Problem to work on :: Give all of the data below again exactly, and drop the images.

Exercise materials ::
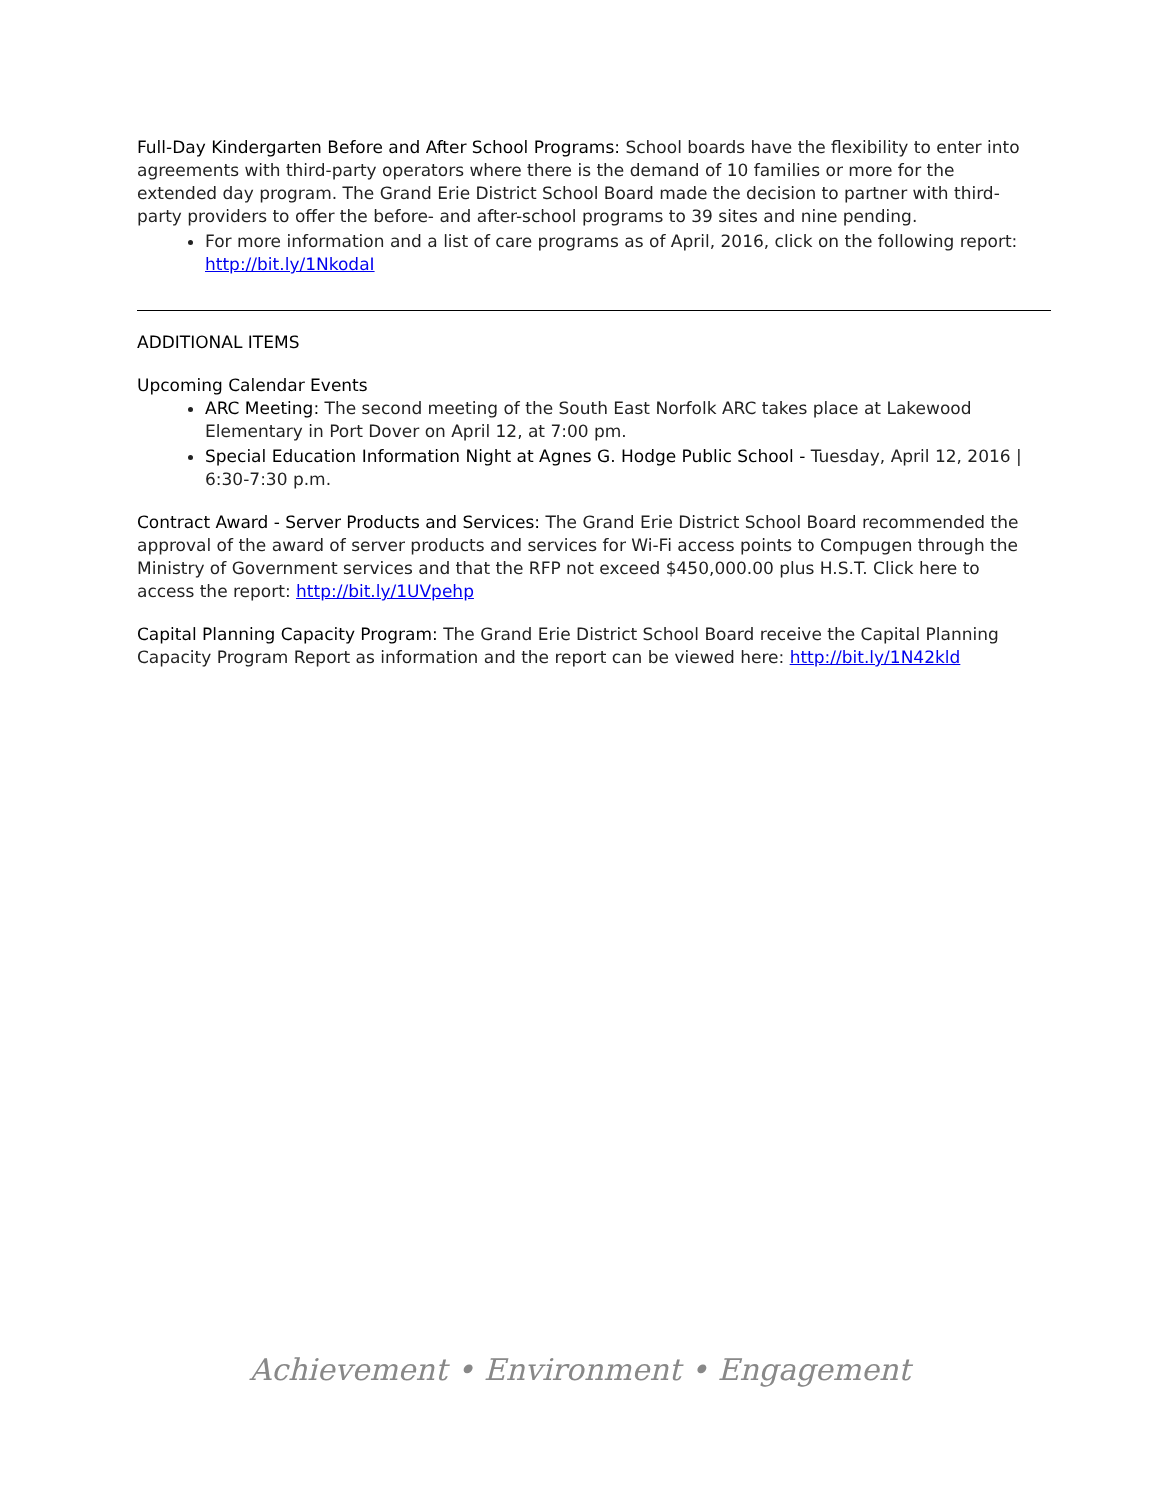Full-Day Kindergarten Before and After School Programs: School boards have the flexibility to enter into agreements with third-party operators where there is the demand of 10 families or more for the extended day program. The Grand Erie District School Board made the decision to partner with third-party providers to offer the before- and after-school programs to 39 sites and nine pending.
For more information and a list of care programs as of April, 2016, click on the following report: http://bit.ly/1NkodaI
ADDITIONAL ITEMS
Upcoming Calendar Events
ARC Meeting: The second meeting of the South East Norfolk ARC takes place at Lakewood Elementary in Port Dover on April 12, at 7:00 pm.
Special Education Information Night at Agnes G. Hodge Public School - Tuesday, April 12, 2016 | 6:30-7:30 p.m.
Contract Award - Server Products and Services: The Grand Erie District School Board recommended the approval of the award of server products and services for Wi-Fi access points to Compugen through the Ministry of Government services and that the RFP not exceed $450,000.00 plus H.S.T. Click here to access the report: http://bit.ly/1UVpehp
Capital Planning Capacity Program: The Grand Erie District School Board receive the Capital Planning Capacity Program Report as information and the report can be viewed here: http://bit.ly/1N42kld
Achievement • Environment • Engagement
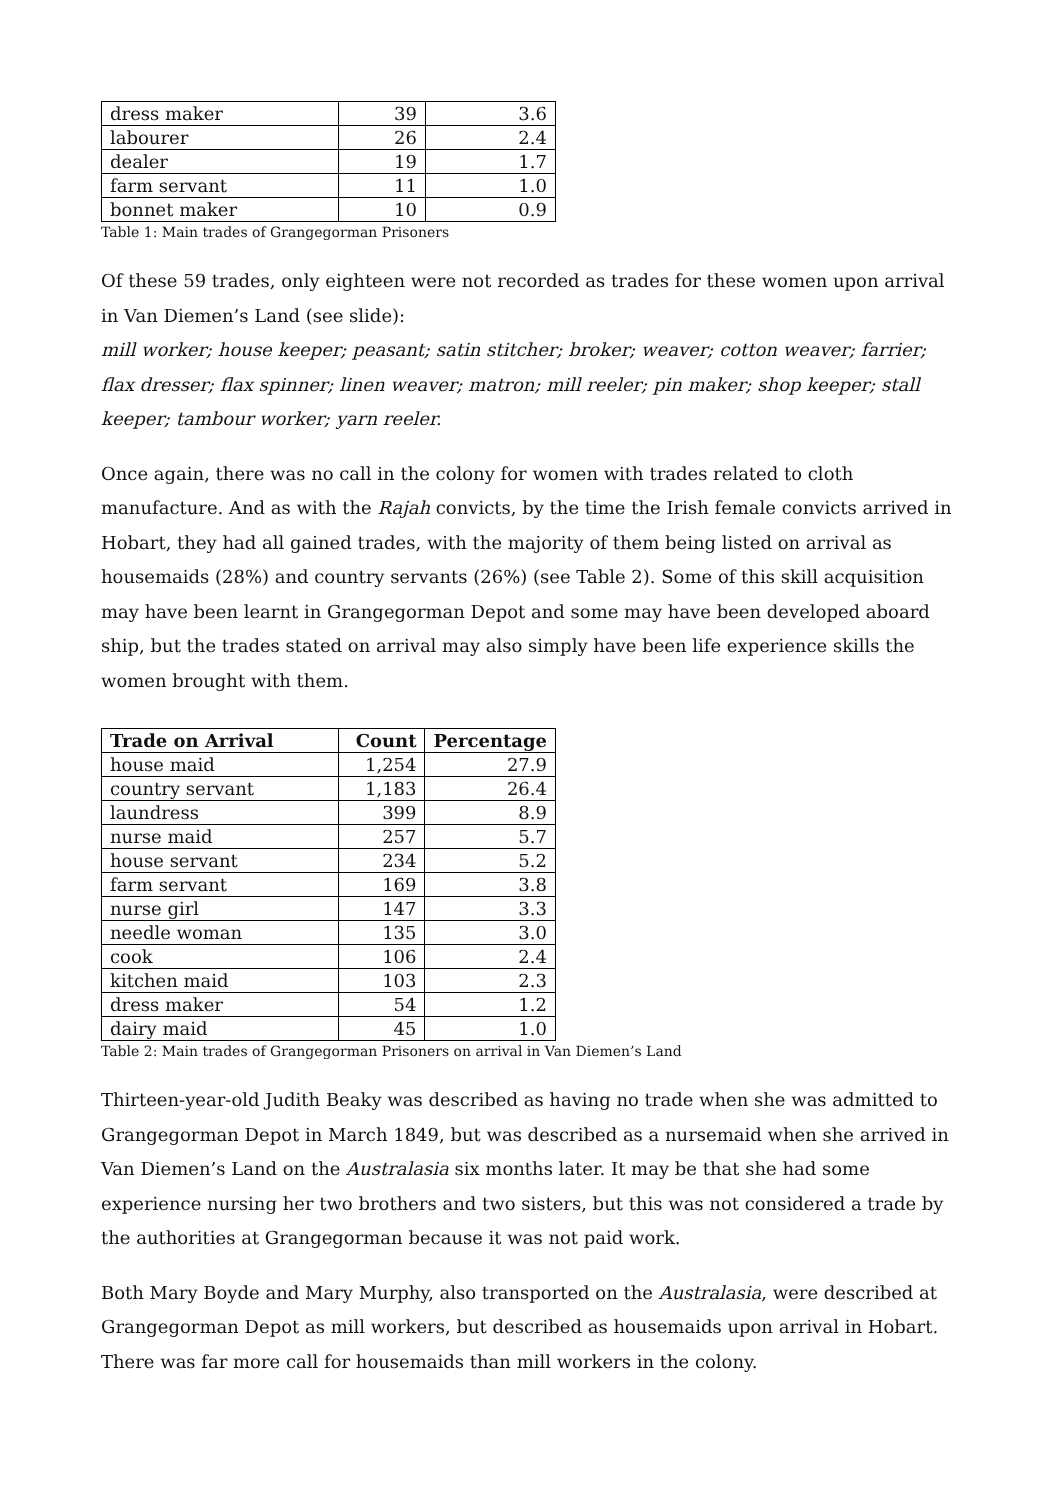| dress maker | 39 | 3.6 |
| labourer | 26 | 2.4 |
| dealer | 19 | 1.7 |
| farm servant | 11 | 1.0 |
| bonnet maker | 10 | 0.9 |
Table 1: Main trades of Grangegorman Prisoners
Of these 59 trades, only eighteen were not recorded as trades for these women upon arrival in Van Diemen’s Land (see slide):
mill worker; house keeper; peasant; satin stitcher; broker; weaver; cotton weaver; farrier; flax dresser; flax spinner; linen weaver; matron; mill reeler; pin maker; shop keeper; stall keeper; tambour worker; yarn reeler.
Once again, there was no call in the colony for women with trades related to cloth manufacture. And as with the Rajah convicts, by the time the Irish female convicts arrived in Hobart, they had all gained trades, with the majority of them being listed on arrival as housemaids (28%) and country servants (26%) (see Table 2). Some of this skill acquisition may have been learnt in Grangegorman Depot and some may have been developed aboard ship, but the trades stated on arrival may also simply have been life experience skills the women brought with them.
| Trade on Arrival | Count | Percentage |
| --- | --- | --- |
| house maid | 1,254 | 27.9 |
| country servant | 1,183 | 26.4 |
| laundress | 399 | 8.9 |
| nurse maid | 257 | 5.7 |
| house servant | 234 | 5.2 |
| farm servant | 169 | 3.8 |
| nurse girl | 147 | 3.3 |
| needle woman | 135 | 3.0 |
| cook | 106 | 2.4 |
| kitchen maid | 103 | 2.3 |
| dress maker | 54 | 1.2 |
| dairy maid | 45 | 1.0 |
Table 2: Main trades of Grangegorman Prisoners on arrival in Van Diemen’s Land
Thirteen-year-old Judith Beaky was described as having no trade when she was admitted to Grangegorman Depot in March 1849, but was described as a nursemaid when she arrived in Van Diemen’s Land on the Australasia six months later. It may be that she had some experience nursing her two brothers and two sisters, but this was not considered a trade by the authorities at Grangegorman because it was not paid work.
Both Mary Boyde and Mary Murphy, also transported on the Australasia, were described at Grangegorman Depot as mill workers, but described as housemaids upon arrival in Hobart. There was far more call for housemaids than mill workers in the colony.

Answer to the problem ::
Full-Day Kindergarten Before and After School Programs: School boards have the flexibility to enter into agreements with third-party operators where there is the demand of 10 families or more for the extended day program. The Grand Erie District School Board made the decision to partner with third-party providers to offer the before- and after-school programs to 39 sites and nine pending.
For more information and a list of care programs as of April, 2016, click on the following report: http://bit.ly/1NkodaI
ADDITIONAL ITEMS
Upcoming Calendar Events
ARC Meeting: The second meeting of the South East Norfolk ARC takes place at Lakewood Elementary in Port Dover on April 12, at 7:00 pm.
Special Education Information Night at Agnes G. Hodge Public School - Tuesday, April 12, 2016 | 6:30-7:30 p.m.
Contract Award - Server Products and Services: The Grand Erie District School Board recommended the approval of the award of server products and services for Wi-Fi access points to Compugen through the Ministry of Government services and that the RFP not exceed $450,000.00 plus H.S.T. Click here to access the report: http://bit.ly/1UVpehp
Capital Planning Capacity Program: The Grand Erie District School Board receive the Capital Planning Capacity Program Report as information and the report can be viewed here: http://bit.ly/1N42kld
Achievement • Environment • Engagement
| dress maker | 39 | 3.6 |
| labourer | 26 | 2.4 |
| dealer | 19 | 1.7 |
| farm servant | 11 | 1.0 |
| bonnet maker | 10 | 0.9 |
Table 1: Main trades of Grangegorman Prisoners
Of these 59 trades, only eighteen were not recorded as trades for these women upon arrival in Van Diemen’s Land (see slide):
mill worker; house keeper; peasant; satin stitcher; broker; weaver; cotton weaver; farrier; flax dresser; flax spinner; linen weaver; matron; mill reeler; pin maker; shop keeper; stall keeper; tambour worker; yarn reeler.
Once again, there was no call in the colony for women with trades related to cloth manufacture. And as with the Rajah convicts, by the time the Irish female convicts arrived in Hobart, they had all gained trades, with the majority of them being listed on arrival as housemaids (28%) and country servants (26%) (see Table 2). Some of this skill acquisition may have been learnt in Grangegorman Depot and some may have been developed aboard ship, but the trades stated on arrival may also simply have been life experience skills the women brought with them.
| Trade on Arrival | Count | Percentage |
| --- | --- | --- |
| house maid | 1,254 | 27.9 |
| country servant | 1,183 | 26.4 |
| laundress | 399 | 8.9 |
| nurse maid | 257 | 5.7 |
| house servant | 234 | 5.2 |
| farm servant | 169 | 3.8 |
| nurse girl | 147 | 3.3 |
| needle woman | 135 | 3.0 |
| cook | 106 | 2.4 |
| kitchen maid | 103 | 2.3 |
| dress maker | 54 | 1.2 |
| dairy maid | 45 | 1.0 |
Table 2: Main trades of Grangegorman Prisoners on arrival in Van Diemen’s Land
Thirteen-year-old Judith Beaky was described as having no trade when she was admitted to Grangegorman Depot in March 1849, but was described as a nursemaid when she arrived in Van Diemen’s Land on the Australasia six months later. It may be that she had some experience nursing her two brothers and two sisters, but this was not considered a trade by the authorities at Grangegorman because it was not paid work.
Both Mary Boyde and Mary Murphy, also transported on the Australasia, were described at Grangegorman Depot as mill workers, but described as housemaids upon arrival in Hobart. There was far more call for housemaids than mill workers in the colony.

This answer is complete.